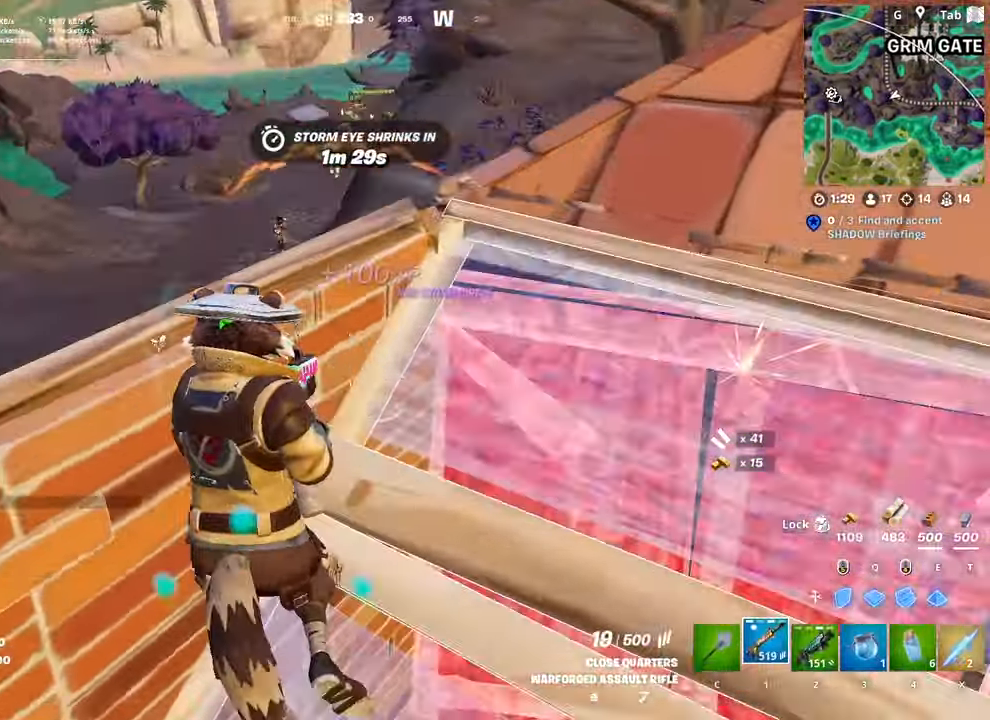
{"keys": [], "mouse": ["left", "right"], "mouse_move": "up", "events": [[16, "a", "up"], [50, "d", "down"], [250, "d", "up"], [250, "mouse_right", "down"], [384, "w", "up"], [467, "mouse_left", "down"]]}
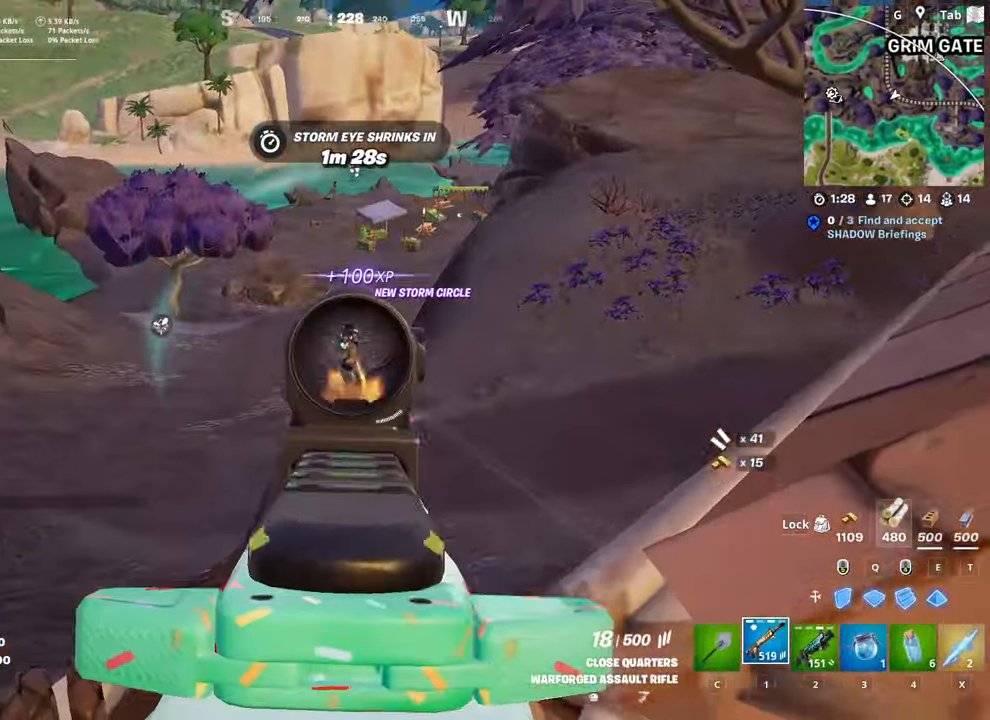
{"keys": ["d", "w"], "mouse": ["left", "right"], "mouse_move": "down-right", "events": [[17, "s", "down"], [167, "d", "down"], [217, "s", "up"], [301, "w", "down"]]}
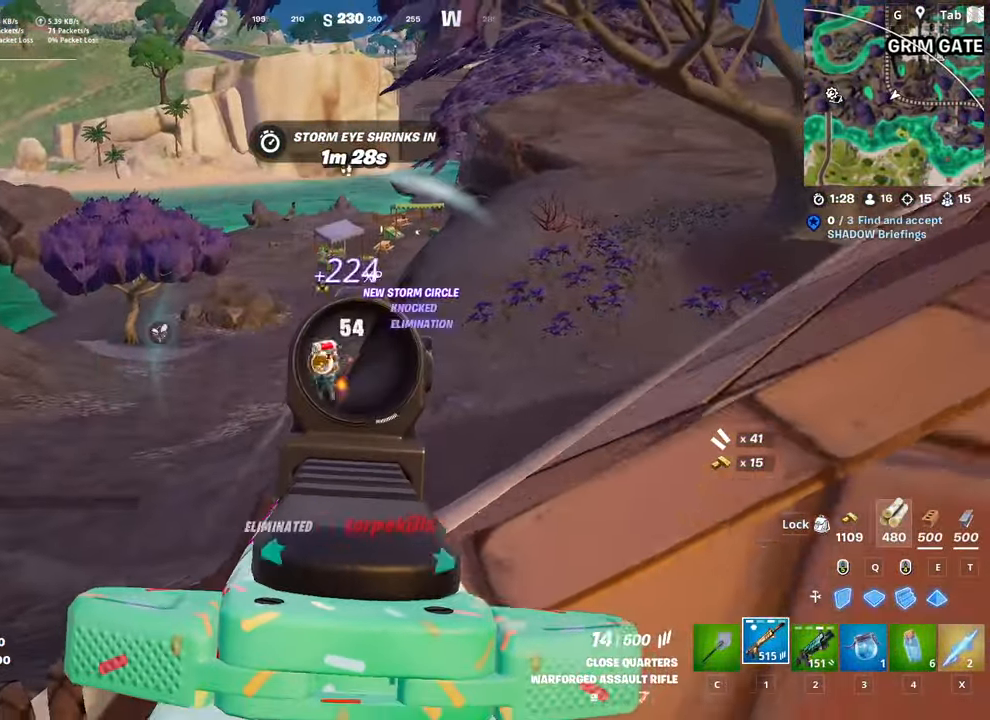
{"keys": ["d", "w"], "mouse": [], "mouse_move": "down-right", "events": [[50, "d", "up"], [150, "d", "down"], [183, "w", "up"], [367, "mouse_left", "up"], [367, "mouse_right", "up"], [417, "w", "down"]]}
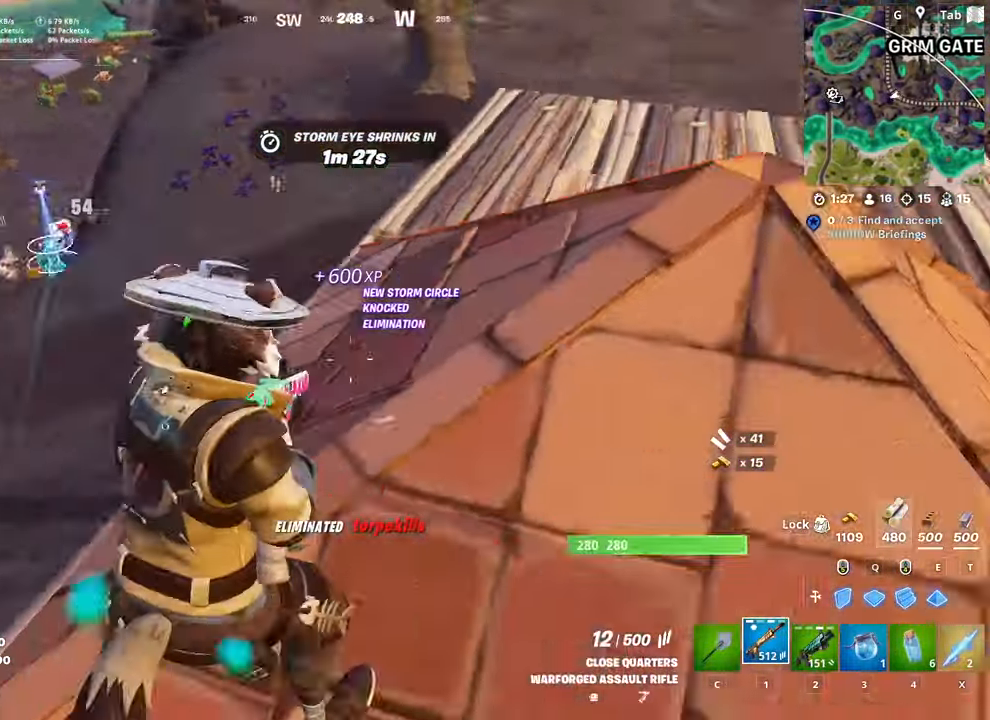
{"keys": ["w"], "mouse": [], "mouse_move": "left", "events": [[100, "ctrl", "down"], [334, "ctrl", "up"], [334, "d", "up"]]}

§ **Instructions to follow**
Print each line of the listing exactly and include no pictures.

§ **Exercise output**
{"keys": [], "mouse": ["left", "right"], "mouse_move": "up", "events": [[16, "a", "up"], [50, "d", "down"], [250, "d", "up"], [250, "mouse_right", "down"], [384, "w", "up"], [467, "mouse_left", "down"]]}
{"keys": ["d", "w"], "mouse": ["left", "right"], "mouse_move": "down-right", "events": [[17, "s", "down"], [167, "d", "down"], [217, "s", "up"], [301, "w", "down"]]}
{"keys": ["d", "w"], "mouse": [], "mouse_move": "down-right", "events": [[50, "d", "up"], [150, "d", "down"], [183, "w", "up"], [367, "mouse_left", "up"], [367, "mouse_right", "up"], [417, "w", "down"]]}
{"keys": ["w"], "mouse": [], "mouse_move": "left", "events": [[100, "ctrl", "down"], [334, "ctrl", "up"], [334, "d", "up"]]}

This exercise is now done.